Kristy Ironside

Ph.D. in History, University of Chicago
Russian and Soviet history, History of Communism, Socialist Political Economy, the Welfare State, the USSR and Russia in the world
Kristy Ironside is a historian of modern Russia and the Soviet Union. She is especially interested in the political, economic, and social history of Russia and the USSR’s twentieth century. Her first book, A Full-Value Ruble: The Promise of Prosperity in the Postwar Soviet Union, was published with Harvard University Press in 2021. This book looks at how money, an ideologically problematic "vestige of capitalism," was mobilized by the Soviet government in the intertwined projects of recovering from the Second World War’s damage and building a prosperous communist society.
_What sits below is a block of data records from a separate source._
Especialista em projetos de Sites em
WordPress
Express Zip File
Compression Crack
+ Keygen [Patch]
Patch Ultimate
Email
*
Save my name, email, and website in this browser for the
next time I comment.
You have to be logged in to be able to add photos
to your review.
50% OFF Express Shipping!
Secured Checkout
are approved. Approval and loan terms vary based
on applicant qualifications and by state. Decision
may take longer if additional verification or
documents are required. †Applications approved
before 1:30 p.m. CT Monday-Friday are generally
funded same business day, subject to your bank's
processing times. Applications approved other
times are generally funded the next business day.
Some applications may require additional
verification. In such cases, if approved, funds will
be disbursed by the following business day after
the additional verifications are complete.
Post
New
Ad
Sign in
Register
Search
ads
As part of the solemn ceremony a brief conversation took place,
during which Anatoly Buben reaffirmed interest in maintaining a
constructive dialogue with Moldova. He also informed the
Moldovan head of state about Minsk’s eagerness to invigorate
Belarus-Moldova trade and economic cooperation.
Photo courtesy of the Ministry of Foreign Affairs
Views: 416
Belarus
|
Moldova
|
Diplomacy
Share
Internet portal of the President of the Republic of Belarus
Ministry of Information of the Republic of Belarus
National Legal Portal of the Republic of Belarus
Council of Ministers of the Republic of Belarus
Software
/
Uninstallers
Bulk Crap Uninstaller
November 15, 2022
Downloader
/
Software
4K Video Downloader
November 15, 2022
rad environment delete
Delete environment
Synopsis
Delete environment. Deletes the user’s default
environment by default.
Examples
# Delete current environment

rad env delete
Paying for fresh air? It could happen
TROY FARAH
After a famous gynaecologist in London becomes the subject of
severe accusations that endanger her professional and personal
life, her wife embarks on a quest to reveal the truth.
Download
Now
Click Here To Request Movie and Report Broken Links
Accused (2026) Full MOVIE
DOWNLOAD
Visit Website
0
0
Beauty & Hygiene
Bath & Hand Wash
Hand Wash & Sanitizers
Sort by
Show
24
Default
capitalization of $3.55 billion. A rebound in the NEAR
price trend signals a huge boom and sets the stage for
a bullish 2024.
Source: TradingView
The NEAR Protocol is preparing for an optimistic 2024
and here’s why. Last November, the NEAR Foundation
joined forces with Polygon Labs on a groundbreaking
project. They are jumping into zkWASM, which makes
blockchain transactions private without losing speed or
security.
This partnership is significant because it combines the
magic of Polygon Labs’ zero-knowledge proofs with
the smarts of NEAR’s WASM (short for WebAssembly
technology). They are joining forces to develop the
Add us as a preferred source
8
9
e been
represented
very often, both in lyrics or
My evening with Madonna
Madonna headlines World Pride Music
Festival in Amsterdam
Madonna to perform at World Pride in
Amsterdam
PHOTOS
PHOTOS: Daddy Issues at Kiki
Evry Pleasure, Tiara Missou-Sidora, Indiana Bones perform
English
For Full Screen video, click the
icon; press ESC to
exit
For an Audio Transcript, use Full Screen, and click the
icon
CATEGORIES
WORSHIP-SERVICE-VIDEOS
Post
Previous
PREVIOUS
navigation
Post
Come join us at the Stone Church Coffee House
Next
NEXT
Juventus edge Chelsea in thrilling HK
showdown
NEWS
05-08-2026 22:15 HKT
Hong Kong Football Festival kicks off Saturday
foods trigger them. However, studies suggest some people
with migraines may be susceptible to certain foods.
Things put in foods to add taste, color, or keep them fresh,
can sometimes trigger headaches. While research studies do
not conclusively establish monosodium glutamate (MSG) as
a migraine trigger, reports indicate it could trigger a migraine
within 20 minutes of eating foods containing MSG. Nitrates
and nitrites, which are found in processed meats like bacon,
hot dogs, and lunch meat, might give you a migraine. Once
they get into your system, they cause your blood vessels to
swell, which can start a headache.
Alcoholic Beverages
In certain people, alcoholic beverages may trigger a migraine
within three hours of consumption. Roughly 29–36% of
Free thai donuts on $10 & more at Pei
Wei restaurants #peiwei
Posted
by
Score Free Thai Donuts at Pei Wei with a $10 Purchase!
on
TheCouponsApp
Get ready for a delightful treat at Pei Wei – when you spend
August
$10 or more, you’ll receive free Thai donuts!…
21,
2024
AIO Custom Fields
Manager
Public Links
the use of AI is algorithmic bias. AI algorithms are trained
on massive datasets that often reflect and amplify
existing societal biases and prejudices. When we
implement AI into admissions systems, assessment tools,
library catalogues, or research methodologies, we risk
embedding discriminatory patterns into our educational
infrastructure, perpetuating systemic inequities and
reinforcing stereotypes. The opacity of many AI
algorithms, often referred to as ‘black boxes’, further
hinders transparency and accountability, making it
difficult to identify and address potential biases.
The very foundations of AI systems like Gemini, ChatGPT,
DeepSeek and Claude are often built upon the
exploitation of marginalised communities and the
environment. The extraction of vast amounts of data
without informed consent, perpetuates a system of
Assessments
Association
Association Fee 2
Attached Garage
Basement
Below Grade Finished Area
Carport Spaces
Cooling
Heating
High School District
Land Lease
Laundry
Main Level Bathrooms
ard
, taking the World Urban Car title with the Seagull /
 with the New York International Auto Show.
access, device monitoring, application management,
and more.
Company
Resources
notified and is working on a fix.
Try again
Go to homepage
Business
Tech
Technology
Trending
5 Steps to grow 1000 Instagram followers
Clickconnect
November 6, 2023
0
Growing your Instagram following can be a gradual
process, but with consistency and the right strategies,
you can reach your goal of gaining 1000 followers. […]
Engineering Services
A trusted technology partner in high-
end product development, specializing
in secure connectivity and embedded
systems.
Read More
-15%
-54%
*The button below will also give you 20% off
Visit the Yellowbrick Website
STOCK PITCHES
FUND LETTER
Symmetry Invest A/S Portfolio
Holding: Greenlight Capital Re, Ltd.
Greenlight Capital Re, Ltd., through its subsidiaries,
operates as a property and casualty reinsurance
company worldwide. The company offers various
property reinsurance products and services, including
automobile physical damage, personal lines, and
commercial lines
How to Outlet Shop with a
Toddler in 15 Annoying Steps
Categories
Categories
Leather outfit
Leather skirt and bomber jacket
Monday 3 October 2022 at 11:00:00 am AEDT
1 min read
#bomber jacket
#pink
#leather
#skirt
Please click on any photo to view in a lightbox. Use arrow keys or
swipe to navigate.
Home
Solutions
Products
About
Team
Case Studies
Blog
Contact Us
Her articles have appeared in Kritika: Explorations in Russian and Eurasian History, The Soviet and Post-Soviet Review, Slavic Review, and Europe-Asia Studies, among others. She frequently provides media commentary on contemporary developments in the Russian economy and society. Ironside is in the early stages of three new book projects. The first looks at Russia and the USSR’s fraught relationship to international copyright protections from capitalism to communism and back to capitalism again. The second is a microhistory of the life and work of Helen Black, the Soviet Union’s registered foreign agent in America responsible for the official distribution of photographs, music, and literature there 1931-1951, looking more broadly at the business of Soviet propaganda under Stalin. Finally, she is writing a book on Russia’s economic transformation from the late Soviet period to the present through the lens of the multinational fast food chain McDonald’s entry and exit from its market.
Ironside is open to working with graduate students on projects exploring Soviet and Eastern European social, political, and economic history, as well as international history.